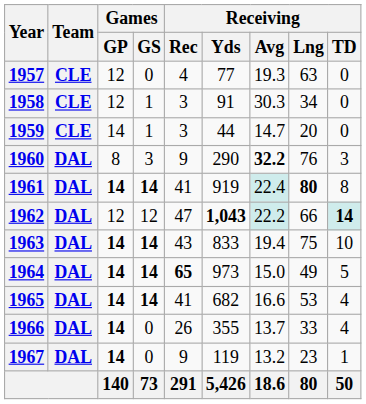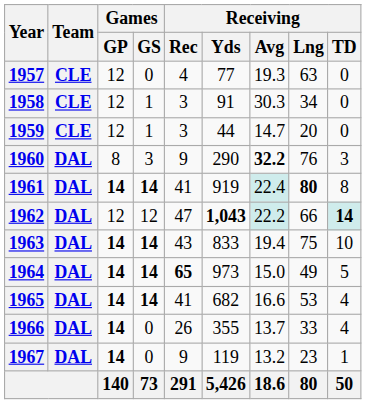1959 | Games / GP: 14 -> 12
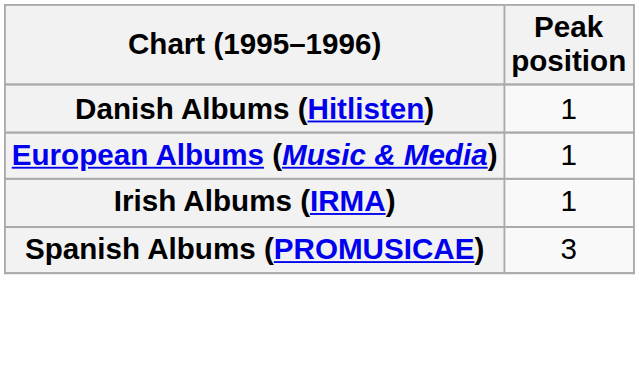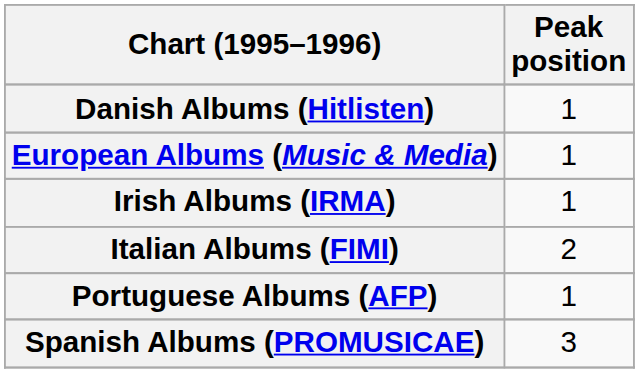+ row: Italian Albums (FIMI) | 2
+ row: Portuguese Albums (AFP) | 1
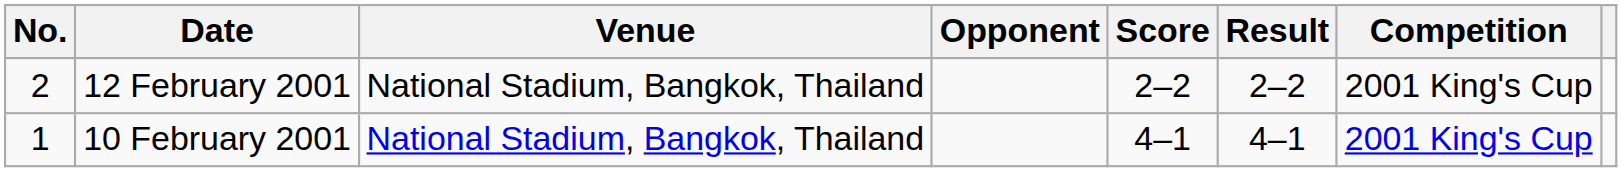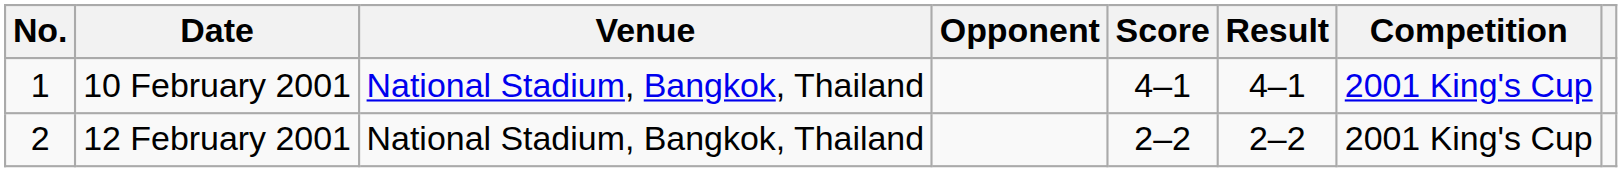rows swapped: 10 February 2001 <-> 12 February 2001
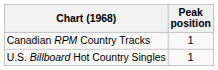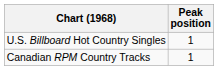rows swapped: U.S. Billboard Hot Country Singles <-> Canadian RPM Country Tracks
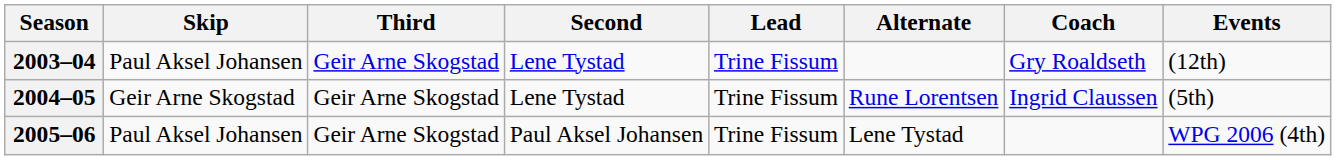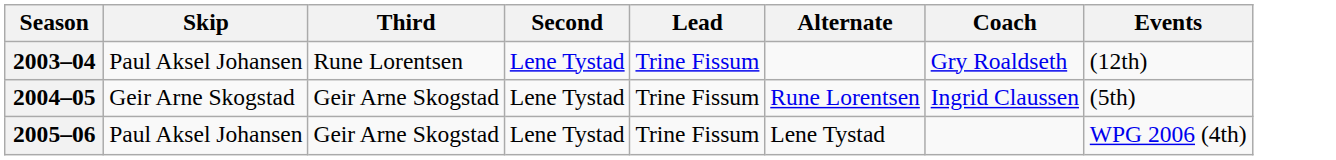2003–04 | Third: Geir Arne Skogstad -> Rune Lorentsen
2005–06 | Second: Paul Aksel Johansen -> Lene Tystad
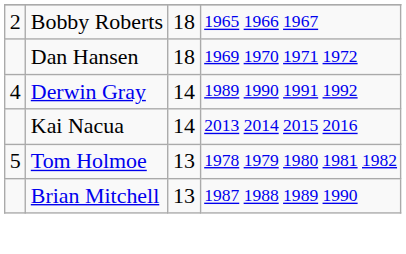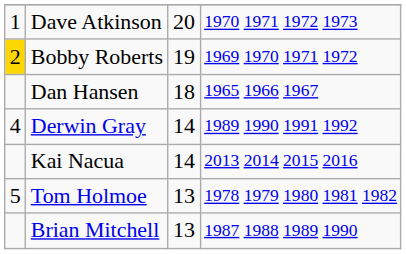+ row: 1 | Dave Atkinson | 20 | 1970 1971 1972 1973
Bobby Roberts | column 1: no background -> gold background
Bobby Roberts | column 3: 18 -> 19
Bobby Roberts | column 4: 1965 1966 1967 -> 1969 1970 1971 1972
Dan Hansen | column 4: 1969 1970 1971 1972 -> 1965 1966 1967
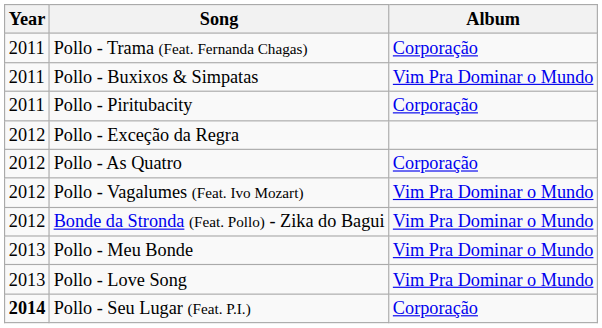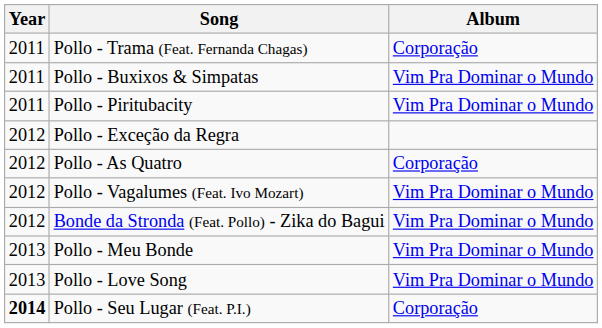Pollo - Piritubacity | Album: Corporação -> Vim Pra Dominar o Mundo
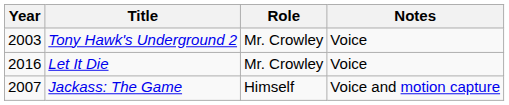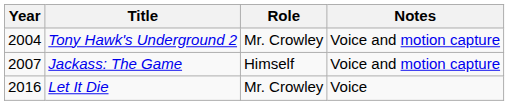Tony Hawk's Underground 2 | Year: 2003 -> 2004
Tony Hawk's Underground 2 | Notes: Voice -> Voice and motion capture
rows swapped: Jackass: The Game <-> Let It Die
____
● What the task asks
Reproduce every line of the material above word for word, leaving out the pictures.

● Problem solution
1959 | Games / GP: 14 -> 12
+ row: Italian Albums (FIMI) | 2
+ row: Portuguese Albums (AFP) | 1
rows swapped: 10 February 2001 <-> 12 February 2001
rows swapped: U.S. Billboard Hot Country Singles <-> Canadian RPM Country Tracks
2003–04 | Third: Geir Arne Skogstad -> Rune Lorentsen
2005–06 | Second: Paul Aksel Johansen -> Lene Tystad
+ row: 1 | Dave Atkinson | 20 | 1970 1971 1972 1973
Bobby Roberts | column 1: no background -> gold background
Bobby Roberts | column 3: 18 -> 19
Bobby Roberts | column 4: 1965 1966 1967 -> 1969 1970 1971 1972
Dan Hansen | column 4: 1969 1970 1971 1972 -> 1965 1966 1967
Pollo - Piritubacity | Album: Corporação -> Vim Pra Dominar o Mundo
Tony Hawk's Underground 2 | Year: 2003 -> 2004
Tony Hawk's Underground 2 | Notes: Voice -> Voice and motion capture
rows swapped: Jackass: The Game <-> Let It Die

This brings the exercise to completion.